Much has been said and written about the Referendum bearing down on us like a baleful day of judgement.
One of our anxieties is the threat of hordes of immigrants about to engulf us once the starter’s pistol is fired on June 23. We easily forget that this should not be a new experience for us in our recent history. We’ve had Roman legions tramping up and down our countryside paving the way for Italian villas, still being discovered. Scandinavian Vikings terrorised Scotland and the North. An ambitious Norman crossed the Channel and has left his indelible mark with his castles and churches. A megalomaniac German had grandiose visions of invading and annexing our country to his German empire.
Like it or not our history is linked to Europe and the whole debate so far has resolved around our ability to cast off from Europe and look to the wider world.
Or the Government’s warnings of the dire consequences of doing so.
I have to say that I am more than a little amused by the very sombre expressions of Mr Cameron and Co when they pronounce their doom-laden prognostications of the calamities about to overtake us should we decide to leave the comfortable bosom of Europe. Why is it that they remind me of professional mourners at an Eastern funeral paid to bewail the loss of a very dear friend with theatrical wailing and gnashing of teeth.

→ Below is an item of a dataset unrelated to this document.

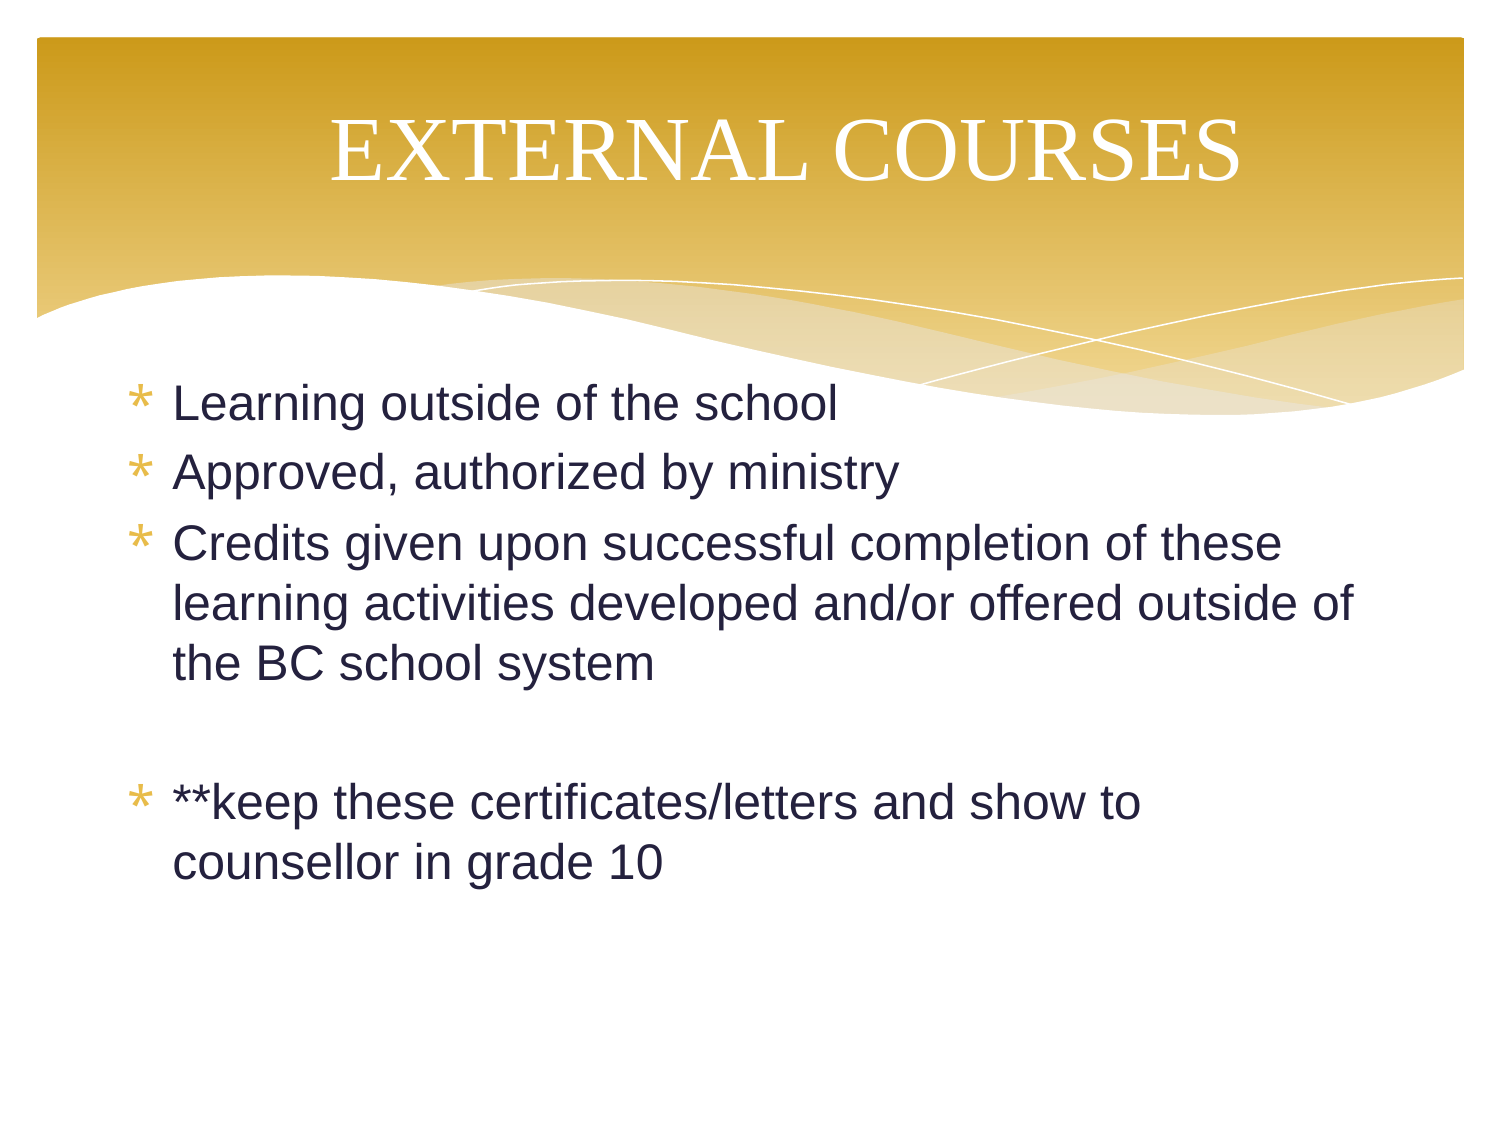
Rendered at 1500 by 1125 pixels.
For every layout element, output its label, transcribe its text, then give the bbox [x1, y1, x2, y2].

title EXTERNAL COURSES [150, 50, 1425, 238]
list Learning outside of the school Approved, authorized by ministry Credits given upon successful completion of these learning activities developed and/or offered outside of the BC school system **keep these certificates/letters and show to counsellor in grade 10 [112, 362, 1388, 1125]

The only forecast their obedient army of civil servants has not mentioned yet is the Biblical plague of locusts about to visit us. But give it time they will and may even tell us exactly how many of the creepy crawlies there will be in the cloud.
On Referendum Day I intend to approach the polling booth with an exaggerated Italian shrug, the superior arching of French eyebrows and as I say in my best Anglo-Saxon English ‘A plague on all your houses!’ I will record my X with the ferocity of a Viking.